* Your task:
Write out each record exactly as it stands. No pictures belong in the copy.

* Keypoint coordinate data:
* * * * * * *

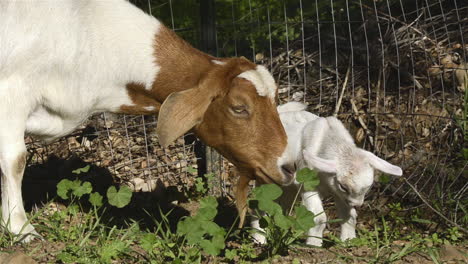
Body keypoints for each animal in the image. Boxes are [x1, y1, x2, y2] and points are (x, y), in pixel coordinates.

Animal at [252, 102, 402, 246]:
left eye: (369, 187)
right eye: (343, 186)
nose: (358, 204)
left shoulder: (338, 193)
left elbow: (350, 216)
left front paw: (348, 241)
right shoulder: (308, 185)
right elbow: (319, 218)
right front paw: (314, 244)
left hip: (288, 187)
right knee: (259, 202)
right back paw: (259, 239)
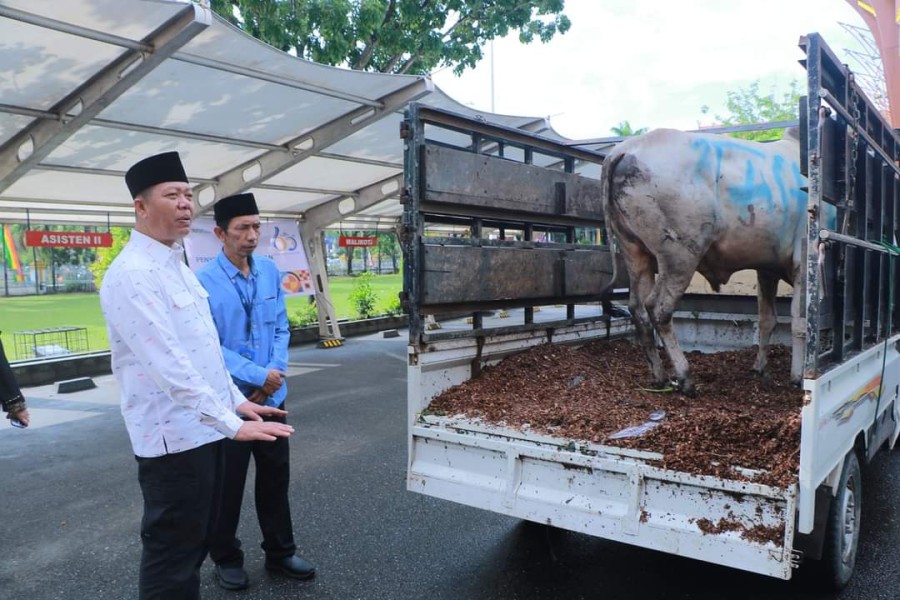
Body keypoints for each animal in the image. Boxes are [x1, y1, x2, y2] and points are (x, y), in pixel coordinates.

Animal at [604, 129, 808, 396]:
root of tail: (624, 149)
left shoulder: (766, 268)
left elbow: (767, 320)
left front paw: (761, 370)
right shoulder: (803, 261)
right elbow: (800, 322)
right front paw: (798, 377)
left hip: (634, 251)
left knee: (638, 309)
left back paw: (659, 377)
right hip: (679, 255)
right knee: (658, 308)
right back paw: (685, 377)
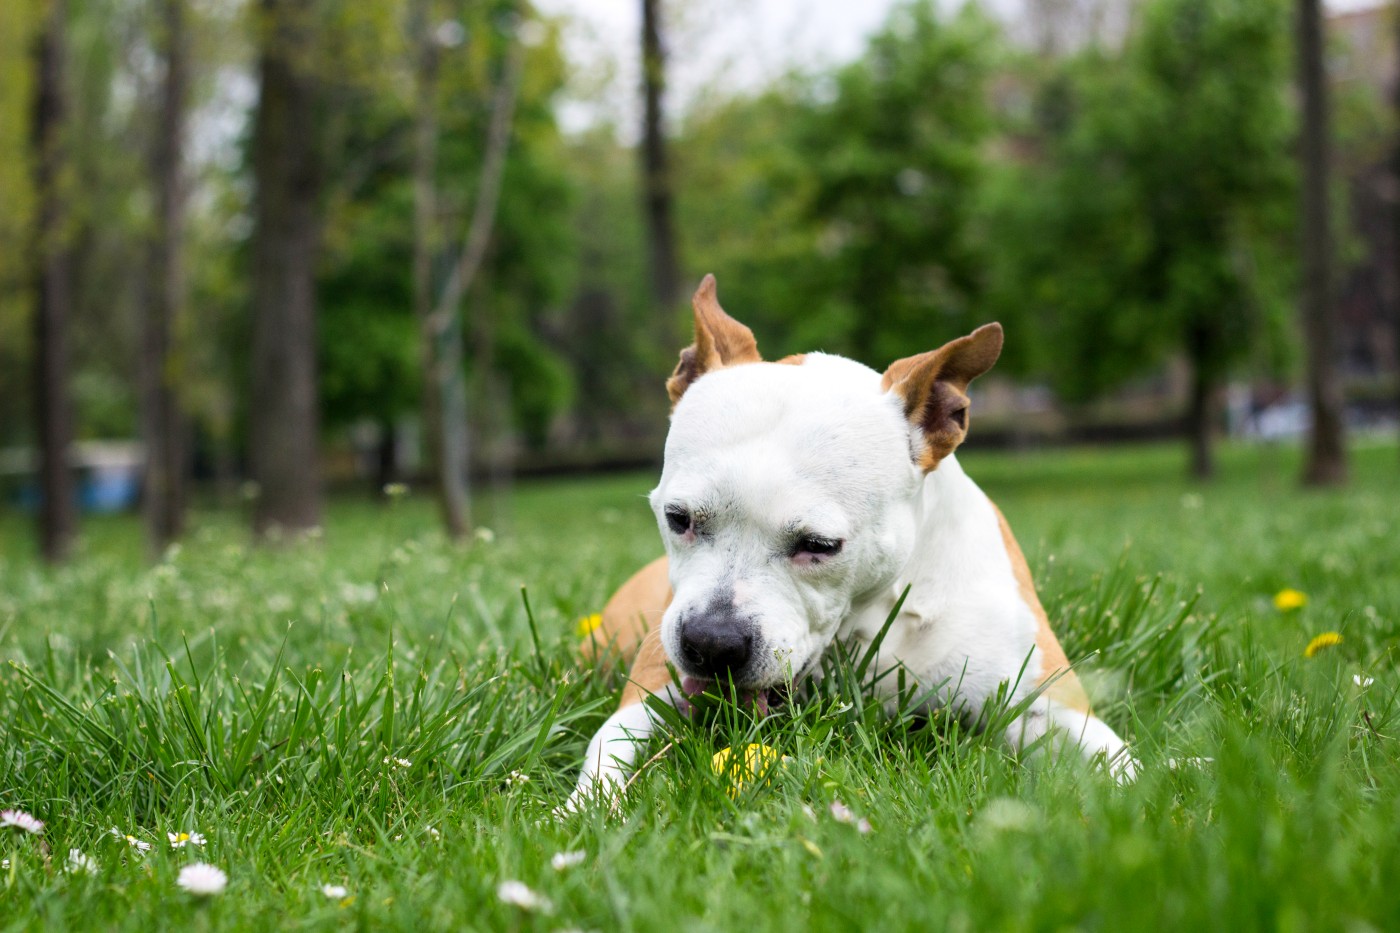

* * * * * * *

* Completed exercise:
Body keypoints for each animal in the image. Boxes are [x1, y1, x2, y2] and points are (x, y), in pixel coordinates.

Animal at [252, 102, 402, 246]:
left eye: (369, 187)
right eye: (343, 186)
nose: (358, 204)
left shoulder: (338, 193)
left elbow: (350, 216)
left front paw: (348, 241)
right shoulder: (308, 185)
right elbow: (319, 218)
right front paw: (314, 244)
left hip: (288, 187)
right knee: (259, 202)
right back paw: (259, 239)
Body keypoints for each animal in the image. Boxes are [x1, y1, x2, y2] and points are (x, y), in pixel coordinates.

Animal at [604, 129, 808, 396]:
root of tail: (624, 149)
left shoulder: (766, 268)
left elbow: (767, 320)
left front paw: (761, 370)
right shoulder: (803, 261)
right elbow: (800, 322)
right front paw: (798, 377)
left hip: (634, 251)
left knee: (638, 309)
left back paw: (659, 377)
right hip: (679, 255)
right knee: (658, 308)
right back paw: (685, 377)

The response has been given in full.